En medio de tanta confusión y polarización, es útil recordar que la política no es sólo acción, también es reflexión. Que la política no es sólo confrontación, también es cooperación. Que la política no es sólo disputa por el poder, también es acordar objetivos comunes.
No quiero parecer ingenuo ni tampoco iluso. Todos sabemos las dificultades de la contingencia social y política. Pero estimo que aquí está la clave para reencontrarnos. Es decir, perseverar en la idea que, a pesar de las diferencias, formamos parte de una misma comunidad política y que el futuro es mejor juntos que divididos.
Concluyo esta reflexión recordando a dos líderes políticos que admiro. Me refiero a Eduardo Frei Montalva y a Patricio Aylwin Azócar. A ambos les correspondió presidir Chile en tiempos convulsos. Y ambos son recordados por su liderazgo, su templanza y buen juicio para gobernar Chile.
Frei Montalva en su discurso ante el Congreso en 1964, para pedir apoyo para implementar su programa de gobierno, dijo con toda humildad: "No se humilla quien ruega en nombre de la patria". Por su parte, Patricio Aylwin, en su histórico discurso en el Estadio Nacional tras el retorno a la democracia, con autoridad y sabiduría republicana, nos recordó que "Chile es uno sólo". Hoy tenemos la responsabilidad de reencontrarnos porque efectivamente "Chile es uno sólo" y, por lo tanto, tenemos que hacer todos los "ruegos" necesarios para recuperar el necesario sentido de comunidad y de pertenencia a la causa de Chile. Que es una causa de nuestro pasado, nuestro presente y nuestro futuro.
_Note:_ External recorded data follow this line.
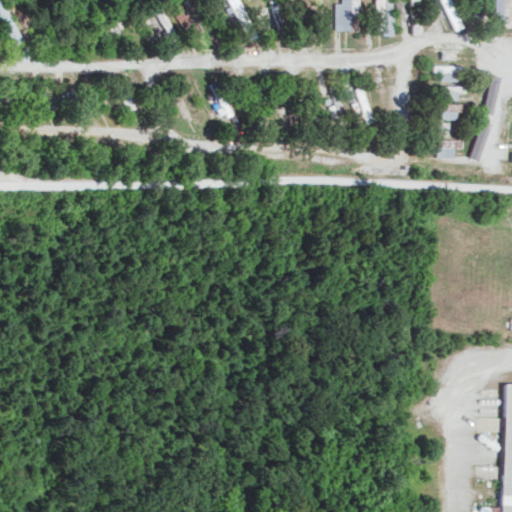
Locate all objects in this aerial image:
building: (511, 3)
building: (447, 10)
building: (343, 14)
building: (380, 16)
building: (239, 19)
road: (315, 58)
building: (445, 67)
building: (331, 90)
building: (449, 90)
building: (217, 97)
building: (360, 103)
building: (446, 109)
road: (400, 114)
road: (201, 143)
building: (443, 145)
building: (511, 154)
road: (2, 181)
road: (256, 181)
building: (504, 449)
A 50 años del golpe de Estado, todos debemos promover el reencuentro de los chilenos y chilenas. Todos merecemos soñar con la esperanza que ofrece un mejor futuro juntos. Todos merecemos un acuerdo político que nos permita vivir en armonía. Y todos merecemos un abrazo que nos permita convivir en paz. De eso se trata la buena política. Por todas estas razones, los chilenos nos debemos reencontrar. Es posible hacerlo y este 11 de septiembre de 2023 es una ocasión propicia para aquello.